Während der gesamten Saison 1919-20 waren jüngere BSO-Spieler der Musikergewerkschaft beigetreten und drängten die Nicht-Gewerkschafts-BSO stetig auf mehr Geld. Henry Lee Higginson, der Gründer des BSO, hatte seine Musiker gut bezahlt, aber die Bezahlung stagnierte nach Higgsons Abgang, und die Treuhänder zogen ihre Füße hoch, um eine Stiftung zu schaffen, die ausreichte, um die Gehälter zu erhöhen. Die Spannung löste sich schließlich im März 1920 auf.

Der Katalysator war ein Stupser: Monteux weigerte sich, Fradkin bei einem BSO-Konzert im Sanders Theatre seine Umkleidekabine teilen zu lassen. Beim nächsten Konzert in der Symphony Hall, als Monteux dem Orchester das Stehen bedeutete, blieb Fradkin (ein Befürworter der Gewerkschaftsbildung) fest auf seinem Platz; Der Verstoß gegen die Etikette löste beim Publikum ein Zischen aus. Nach einem spontanen Treffen der Treuhänder wurde Fradkin entlassen.

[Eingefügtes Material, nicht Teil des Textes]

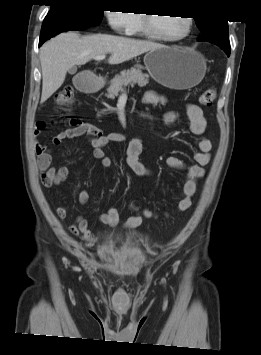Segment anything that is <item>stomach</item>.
<instances>
[{
  "instance_id": "stomach-1",
  "label": "stomach",
  "mask_w": 261,
  "mask_h": 355,
  "mask_svg": "<svg viewBox=\"0 0 261 355\" xmlns=\"http://www.w3.org/2000/svg\"><path fill=\"white\" fill-rule=\"evenodd\" d=\"M150 76L161 85L183 90L196 86L206 73L204 57L191 48L173 46L150 50L144 57ZM103 81L91 77L86 87L96 89Z\"/></svg>"
}]
</instances>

Am nächsten Abend weigerten sich aus Protest 36 seiner Kollegen zu spielen.

Der Streik erwies sich als quixotisch - das BSO blieb eine Gewerkschaft -, aber der Sieg der Treuhänder war Pyrrhos: 32 Spieler, einschließlich Fradkin, lehnten die Einladung des Managements ab, sich wieder dem Orchester anzuschließen, und Monteux musste den Rest seiner kurzen Amtszeit wieder aufbauen. (Einer der wenigen Streikenden, die zurückkehrten, war Arthur Fiedler, zukünftiger Dirigent der Boston Pops.)

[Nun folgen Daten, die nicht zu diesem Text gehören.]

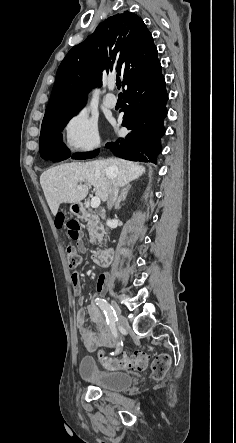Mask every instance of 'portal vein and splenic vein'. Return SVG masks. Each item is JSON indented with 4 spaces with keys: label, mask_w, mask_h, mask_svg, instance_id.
I'll use <instances>...</instances> for the list:
<instances>
[{
    "label": "portal vein and splenic vein",
    "mask_w": 236,
    "mask_h": 443,
    "mask_svg": "<svg viewBox=\"0 0 236 443\" xmlns=\"http://www.w3.org/2000/svg\"><path fill=\"white\" fill-rule=\"evenodd\" d=\"M78 188H81V185H79ZM100 203H101L100 198L99 197H94L91 200V207L96 209V208H98L100 206Z\"/></svg>",
    "instance_id": "portal-vein-and-splenic-vein-1"
}]
</instances>
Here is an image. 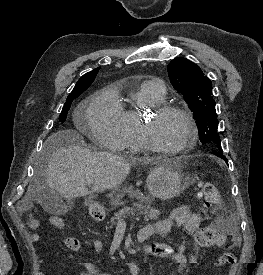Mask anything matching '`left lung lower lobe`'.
I'll return each instance as SVG.
<instances>
[{"label":"left lung lower lobe","instance_id":"left-lung-lower-lobe-1","mask_svg":"<svg viewBox=\"0 0 263 275\" xmlns=\"http://www.w3.org/2000/svg\"><path fill=\"white\" fill-rule=\"evenodd\" d=\"M210 149H211V152H212L214 155H216V156L220 157L221 159L225 160L226 163L228 164V160H227V158L225 157V155L223 154V151H222V150H219V149H217V148H210Z\"/></svg>","mask_w":263,"mask_h":275}]
</instances>
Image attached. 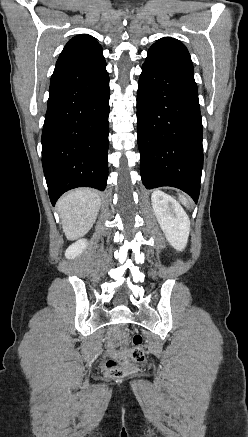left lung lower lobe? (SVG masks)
<instances>
[{"label": "left lung lower lobe", "instance_id": "obj_1", "mask_svg": "<svg viewBox=\"0 0 248 437\" xmlns=\"http://www.w3.org/2000/svg\"><path fill=\"white\" fill-rule=\"evenodd\" d=\"M137 127L144 186H173L197 203L203 130L193 75L144 63L138 83Z\"/></svg>", "mask_w": 248, "mask_h": 437}]
</instances>
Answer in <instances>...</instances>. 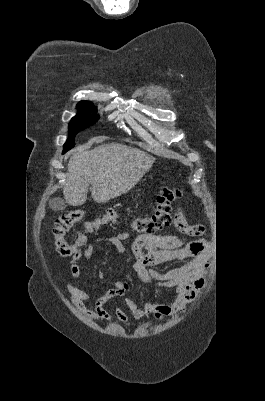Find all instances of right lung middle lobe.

Nach Jahren der Verweigerung von Gewerkschaftssolisten und Gastdirigenten wurde das BSO schließlich 1942 gewerkschaftlich organisiert. Bis dahin komponierte und dirigierte Fradkin Bühnenmusik für die beliebte Radioserie „Die Abenteuer des dünnen Mannes“, eine Freilaufaufgabe, die er betonte. war lustiger als das BSO jemals war. In Boston erinnerte sich Fradkin: "Ich musste mich benehmen."